Oct. 27 (Bloomberg) -- Berkshire Hathaway Inc. agreed to buy a business backstopping life insurance policies from Sun Life Financial Inc. as Chairman Warren Buffett increases bets on reinsurance.
The business has about 70 employees in Canada, the U.S. and Ireland, with life insurance in force of about C$113 billion ($109 billion), according to a statement today from Toronto-based Sun Life.

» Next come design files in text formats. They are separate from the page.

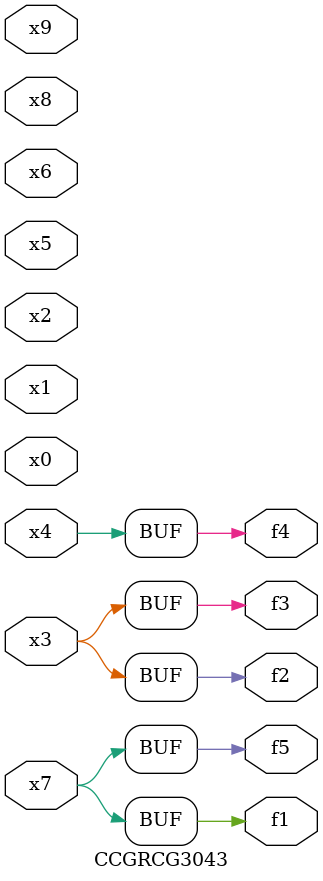
<source format=v>
module CCGRCG3043(
	input x0, x1, x2, x3, x4, x5, x6, x7, x8, x9,
	output f1, f2, f3, f4, f5
);
	assign f1 = x7;
	assign f2 = x3;
	assign f3 = x3;
	assign f4 = x4;
	assign f5 = x7;
endmodule

</source>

Buffett, who oversees the largest reinsurer in the U.S., has assumed risks from XL Group Plc and CNA Financial Corp. as carriers have moved to simplify or limit liabilities. Buffett, 80, has also wagered on the market through stock picks. He built a stake of more than 10 percent in Munich Re, the world’s biggest reinsurer. Last year, Buffett injected $2.7 billion into No. 2 Swiss Reinsurance Co.
“This transaction releases capital which can be put to work in other businesses,” Sun Life Chief Executive Officer Donald Stewart said in the statement. “Our reinsurance business is profitable, but it is not a growth area for Sun Life.”
Berkshire fell $2,812, or 2.3 percent, to $120,643 at 1:29 p.m. in New York Stock Exchange composite trading. Sun Life slipped 15 cents to C$27.88 on the Toronto Stock Exchange.
Sun Life, Canada’s third-largest insurer, is focusing its main businesses, which include life insurance in Canada, the U.S. and Asia and Boston-based money manager MFS Investment Management. The company is scheduled to release third-quarter results Nov. 3.
Berkshire agreed in July to assume liabilities tied to asbestos and pollution claims from Chicago-based CNA in exchange for a $2 billion fee. Berkshire’s reinsurance businesses provides premium revenue, which Buffett uses to buy stocks and bonds and earn investment returns. Berkshire this week announced the hiring of hedge-fund manager Todd Combs to help oversee the company’s portfolio.
Sun Life’s deal with Omaha, Nebraska-based Berkshire, where Buffett is also CEO, is expected to be completed Dec. 31, according to the statement. Terms weren’t disclosed.